Step 3: Filter to focal changes
From the full set of change events, keep only rows where
from_major %in% focal_programs OR to_major %in% focal_programs.
This means a History cohort sees:
- Psychology → History (arriving to History) ✓
- History → Political Science (leaving History) ✓
- Political Science → Law (made by a History student, but neither side is History) ✗ excluded
Step 4: Build summary outputs
Source: major_change_pathways() in R/cones/major-changes.R.
- Inflow / Outflow table: count distinct
to_major
(arrivals) and from_major (departures) in focal changes, then filter
to rows where the major is in focal_programs. Net = arrivals − departures.
- Common Pathways table: group focal changes by
(from_major, to_major), count events, compute
avg_credits =
average inst_credits_attempted at the moment of the switch.
Minimum threshold (default 3) removes rare pairs.

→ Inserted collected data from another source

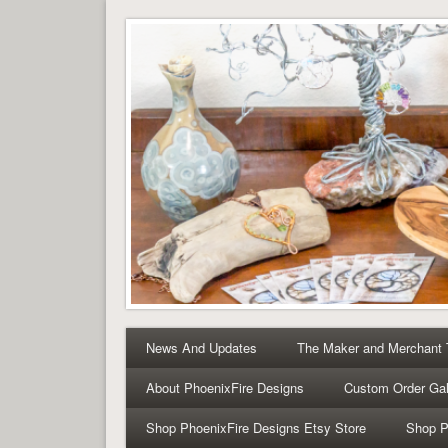
Tree of Life Pendants 
Tree of Life Pendants and Handcrafted Artisan Jewelry 
News And Updates
The Maker and Merchant
About PhoenixFire Designs
Custom Order Gal
Shop PhoenixFire Designs Etsy Store
Shop P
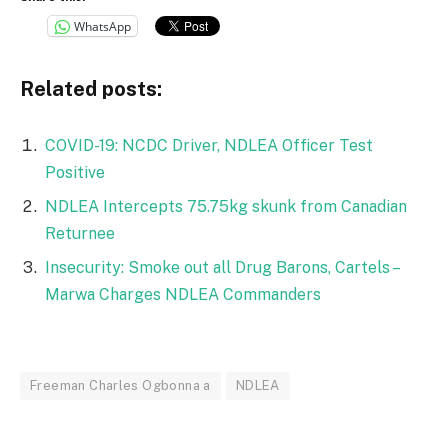
WhatsApp
Related posts:
COVID-19: NCDC Driver, NDLEA Officer Test
Positive
NDLEA Intercepts 75.75kg skunk from Canadian
Returnee
Insecurity: Smoke out all Drug Barons, Cartels –
Marwa Charges NDLEA Commanders
Freeman Charles Ogbonna a
NDLEA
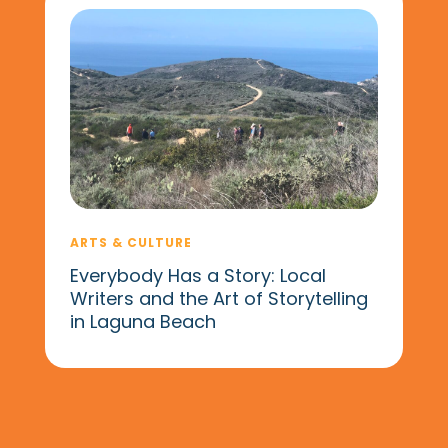
ARTS & CULTURE
Everybody Has a Story: Local
Writers and the Art of Storytelling
in Laguna Beach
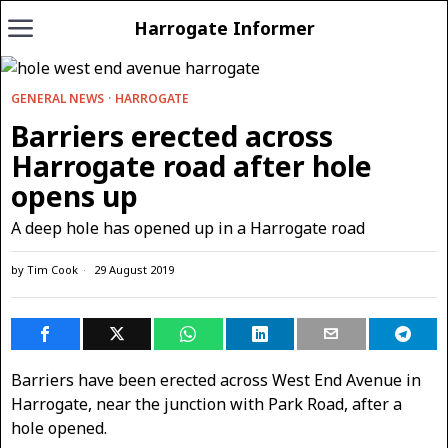
Harrogate Informer
GENERAL NEWS
·
HARROGATE
Barriers erected across
Harrogate road after hole
opens up
A deep hole has opened up in a Harrogate road
by
Tim Cook
29 August 2019
Barriers have been erected across West End Avenue in
Harrogate, near the junction with Park Road, after a
hole opened.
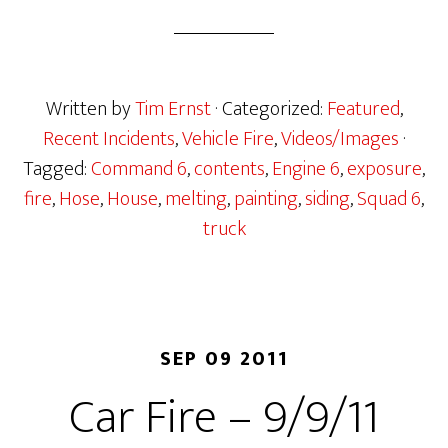
Written by
Tim Ernst
· Categorized:
Featured
,
Recent Incidents
,
Vehicle Fire
,
Videos/Images
·
Tagged:
Command 6
,
contents
,
Engine 6
,
exposure
,
fire
,
Hose
,
House
,
melting
,
painting
,
siding
,
Squad 6
,
truck
SEP 09 2011
Car Fire – 9/9/11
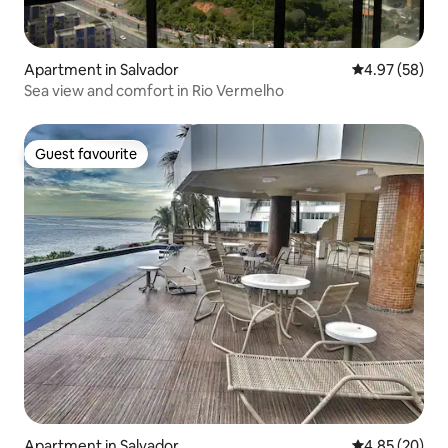
Apartment in Salvador
4.97 out of 5 
4.97 (58)
Sea view and comfort in Rio Vermelho
Guest favourite
Guest favourite
Apartment in Salvador
4.85 out of 5 
4.85 (20)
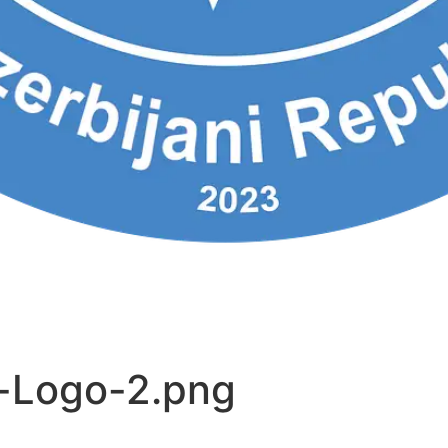
-Logo-2.png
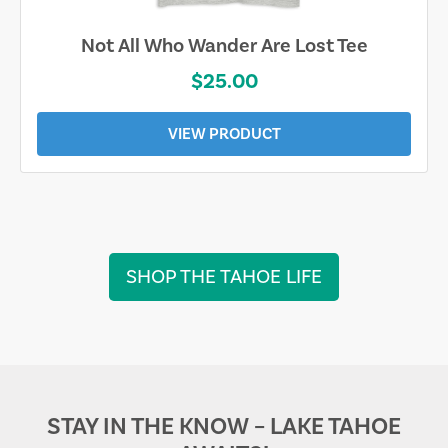
 Lost Tee
Sand & Sun Retro Florida 
$19.00
VIEW PRODUCT
SHOP THE TAHOE LIFE
STAY IN THE KNOW – LAKE TAHOE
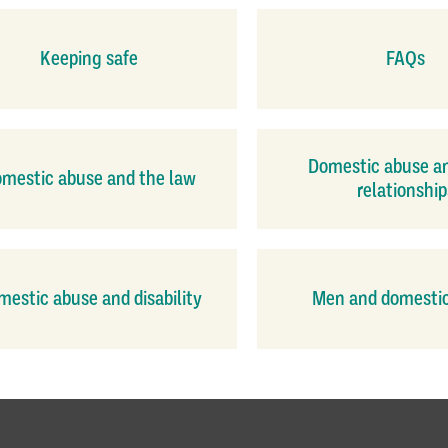
Keeping safe
FAQs
Domestic abuse a
mestic abuse and the law
relationship
estic abuse and disability
Men and domesti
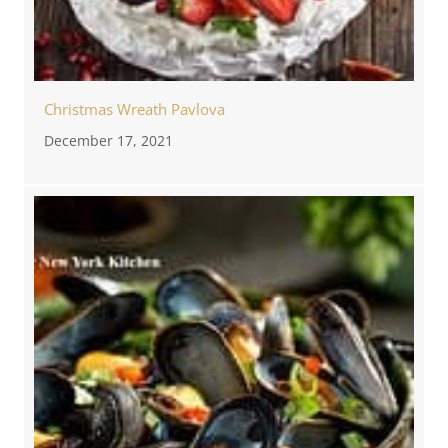
Christmas Wreath Pavlova
December 17, 2021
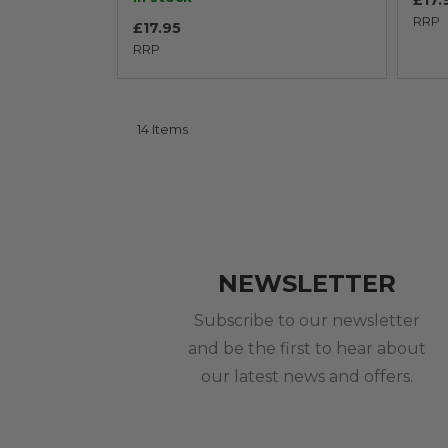
£17.
RRP
£17.95
RRP
14
Items
NEWSLETTER
Subscribe to our newsletter
and be the first to hear about
our latest news and offers.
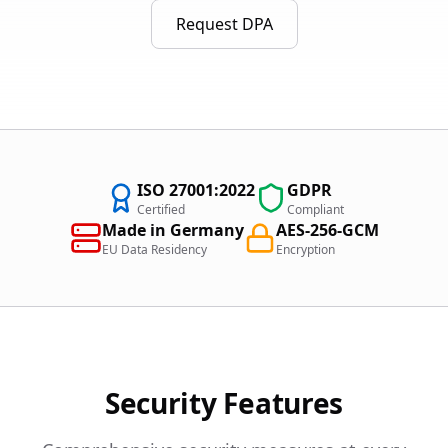
Request DPA
ISO 27001:2022
GDPR
Certified
Compliant
Made in Germany
AES-256-GCM
EU Data Residency
Encryption
Security Features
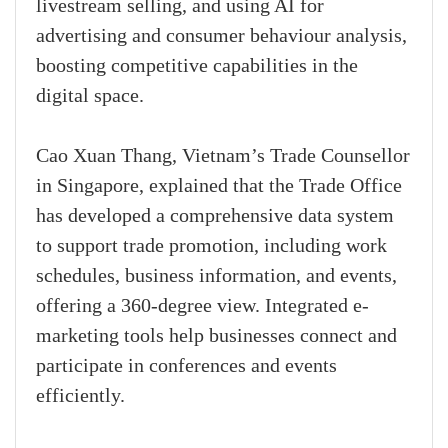
livestream selling, and using AI for
advertising and consumer behaviour analysis,
boosting competitive capabilities in the
digital space.
Cao Xuan Thang, Vietnam’s Trade Counsellor
in Singapore, explained that the Trade Office
has developed a comprehensive data system
to support trade promotion, including work
schedules, business information, and events,
offering a 360-degree view. Integrated e-
marketing tools help businesses connect and
participate in conferences and events
efficiently.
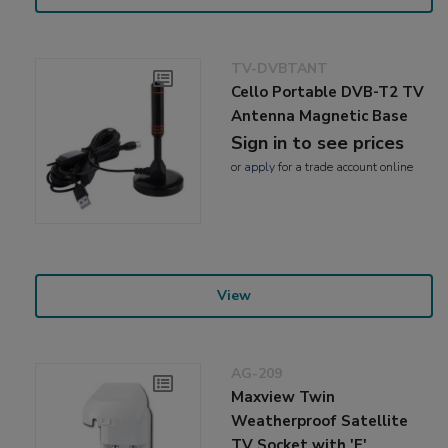
TV-DVBTANT
Cello Portable DVB-T2 TV
Antenna Magnetic Base
Sign in to see prices
or
apply
for a trade account online
View
AG-209
Maxview Twin
Weatherproof Satellite
TV Socket with 'F'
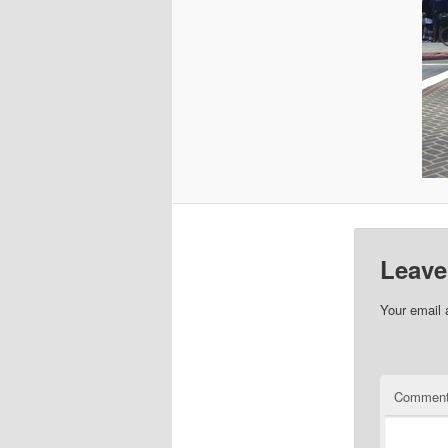
Leave
Your email 
Commen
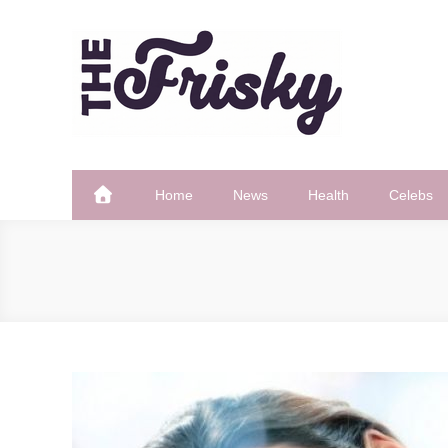
Skip
to
content
The Frisky
Popular Web Magazine
Home
News
Health
Celebs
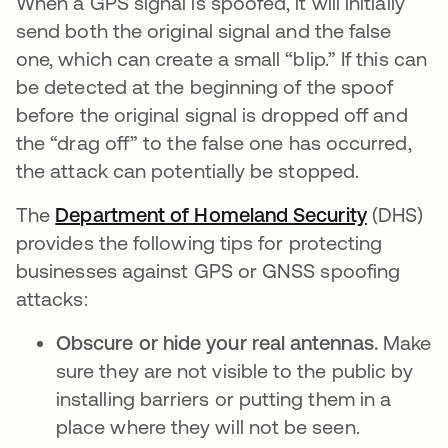
When a GPS signal is spoofed, it will initially
send both the original signal and the false
one, which can create a small “blip.” If this can
be detected at the beginning of the spoof
before the original signal is dropped off and
the “drag off” to the false one has occurred,
the attack can potentially be stopped.
The
Department of Homeland Security
se abre 
(DHS)
provides the following tips for protecting
businesses against GPS or GNSS spoofing
attacks:
Obscure or hide your real antennas.
Make
sure they are not visible to the public by
installing barriers or putting them in a
place where they will not be seen.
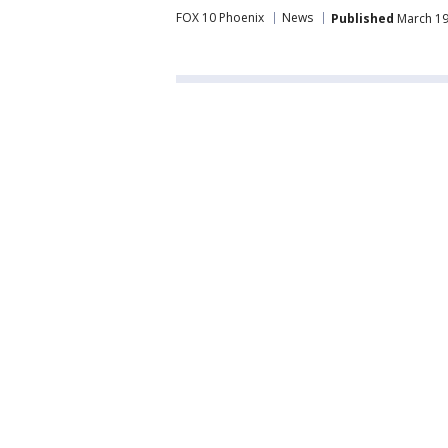
FOX 10 Phoenix
News
Published
March 19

- Avg credits is a proxy for timing: 30 credits ≈ freshman year,
60 ≈ sophomore, 90 ≈ junior. A History → Political Science pair at 75 credits
means students are switching in their junior year on average.
- Trend sparkline: per-term count of arrivals
(
to_major %in% focal, green) and departures
(from_major %in% focal, red).
- Donuts: “Leaving for” = top non-focal
to_major
values among departures. “Arriving from” = top non-focal from_major
values among arrivals. Students cycling between focal majors are excluded
from the donuts to avoid self-referential loops.
Worked example — Inflow / Outflow for a History dept cohort
| major |
students arriving to |
students leaving for elsewhere |
net |
| History |
47 |
31 |
+16 |
| History / Pre-Law |
5 |
12 |
−7 |
Only History-dept programs appear. The 47 arriving students came from other majors;
the 31 departures went to other majors (shown in the “Leaving for” donut).
⚠ Known edge cases:
- A student who switched History → PolSci → History generates two change events.
Both appear in the tables. The net can mask churn.
- Pre-major → declared transitions within the same program are not flagged
as changes (same program_name, different is_pre_major flag).
- The minimum event threshold filter removes pairs with fewer than N events.
Rare pathways that may still be meaningful are hidden. Lower the threshold to see them.
Reading this with Claude or GitHub Copilot:
Each section above names the exact file and function that implements it.
To go deeper, open the file in your editor, select the function body, and ask
“explain this function” or “what does this do step by step?”
All functions have parameter descriptions in the header comment.
For a fuller picture, paste the function into Claude along with a specific question —
for example: “Why does get_switched_out_ids() use last_focal_term + 100
as an upper bound?” or “What edge cases does the enrollment-based switch detection handle
that the program-record check misses?” The code is designed to be readable; the AI fills
in the reasoning.
Methodology reflects: R/branches/population.R (group builder),
R/cones/stopout.R,
R/cones/pathway.R, R/cones/major-changes.R,
and R/modules/pathways.R (display logic).
Update this panel when cone logic changes.